Schneider Hauke, Hertel Franziska, Kuhn Matthias, Ragaller Maximilian, Gottschlich Birgit, Trabitzsch Anne, Dengl Markus, Neudert Marcus, Reichmann Heinz, Wöpking Sigrid
Department of Neurology and Dresden University Stroke Center, University Hospital, Technische Universität Dresden, Fetscherstr. 74, 01307, Dresden, Germany.
Institute for Medical Informatics and Biometry, Technische Universität Dresden, Dresden, Germany.
Neurocrit Care. 2017 Aug;27(1):26-34. doi: 10.1007/s12028-017-0390-y.
Tracheostomy is performed in ventilated stroke patients affected by persisting severe dysphagia, reduced level of consciousness, or prolonged mechanical ventilation. The study aim was to determine the frequency and predictors of successful decannulation and long-term functional outcome in tracheotomized stroke patients.
A prospective single-center observational study recruited ventilated patients with ischemic stroke, intracerebral hemorrhage, and subarachnoid hemorrhage. Follow-up visits were performed at hospital discharge, 3, and 12 months. Competing risk analyses were performed to identify predictors of decannulation.

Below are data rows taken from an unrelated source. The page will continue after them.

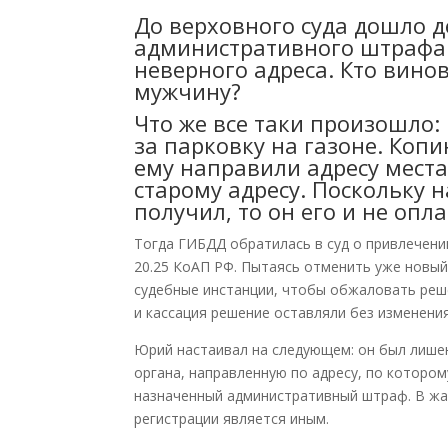
До верховного суда дошло 
административного штрафа п
неверного адреса. Кто вино
мужчину?
Что же все таки произошло:
за парковку на газоне. Ко
ему направили адресу места
старому адресу. Поскольку 
получил, то он его и не опла
Тогда ГИБДД обратилась в суд о привлечени
20.25 КоАП РФ. Пытаясь отменить уже новы
судебные инстанции, чтобы обжаловать реше
и кассация решение оставляли без изменения
Юрий настаивал на следующем: он был лише
органа, направленную по адресу, по котором
назначенный административный штраф. В жало
регистрации является иным.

We included 53 ventilated stroke patients who had tracheostomy. One year after tracheostomy, 19 patients were decannulated (median [IQR] time to decannulation 74 [58-117] days), 13 patients were permanently cannulated, and 21 patients died without prior removal of the cannula. Independent predictors for decannulation in our cohort were patient age (HR 0.95 [95% CI: 0.92-0.99] per one year increase, p = 0.003) and absence of sepsis (HR 4.44 [95% CI: 1.33-14.80], p = 0.008). Compared to surviving patients without cannula removal, decannulated patients had an improved functional outcome after one year (median modified Rankin Scale score 4 vs. 5 [p < 0.001]; median Barthel index 35 vs. 5 [p < 0.001]).

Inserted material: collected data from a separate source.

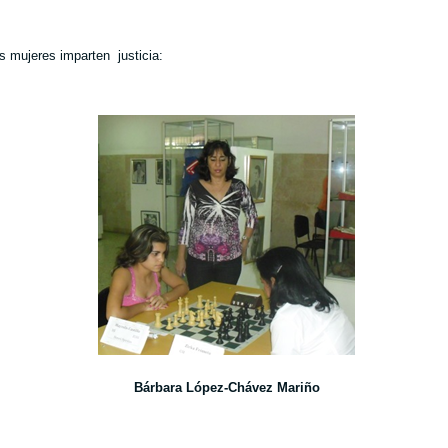
s mujeres imparten
justicia:
Bárbara López-Chávez Mariño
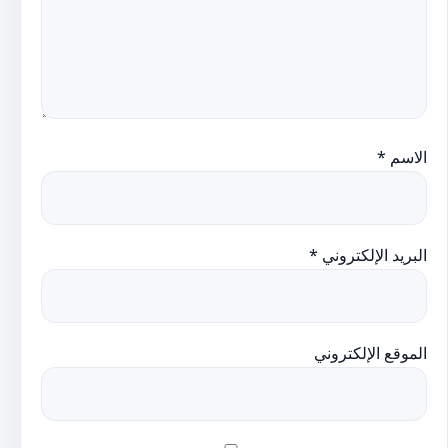
الاسم
*
البريد الإلكتروني
*
الموقع الإلكتروني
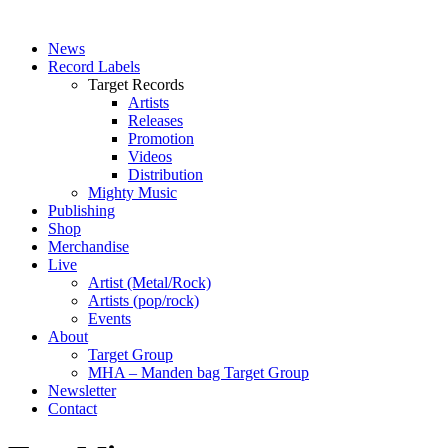
News
Record Labels
Target Records
Artists
Releases
Promotion
Videos
Distribution
Mighty Music
Publishing
Shop
Merchandise
Live
Artist (Metal/Rock)
Artists (pop/rock)
Events
About
Target Group
MHA – Manden bag Target Group
Newsletter
Contact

Decannulation was achieved in 59.4% of stroke patients surviving the first 12 months after tracheostomy and was associated with better functional outcome compared to patients without decannulation. Further prospective studies with larger sample sizes are needed to confirm our results.
对于因持续严重吞咽困难、意识水平降低或机械通气时间延长而接受通气治疗的中风患者,需行气管切开术。本研究的目的是确定气管切开术后中风患者成功拔管的频率和预测因素以及长期功能结局。
一项前瞻性单中心观察性研究纳入了患有缺血性中风、脑出血和蛛网膜下腔出血的通气患者。在出院时、3个月和12个月进行随访。进行竞争风险分析以确定拔管的预测因素。
我们纳入了53例接受气管切开术的通气中风患者。气管切开术后一年,19例患者拔管(拔管的中位[IQR]时间为74[58 - 117]天),13例患者永久带管,21例患者未事先拔管即死亡。我们队列中拔管的独立预测因素为患者年龄(每增加一岁,HR为0.95[95%CI:0.92 - 0.99],p = 0.003)和无脓毒症(HR为4.44[95%CI:1.33 - 14.80],p = 0.008)。与存活但未拔管的患者相比,拔管患者一年后的功能结局有所改善(改良Rankin量表中位评分4比5[p < 0.001];Barthel指数中位评分35比5[p < 0.001])。
气管切开术后存活前12个月的中风患者中有59.4%实现了拔管,与未拔管的患者相比,功能结局更好。需要进一步开展更大样本量的前瞻性研究来证实我们的结果。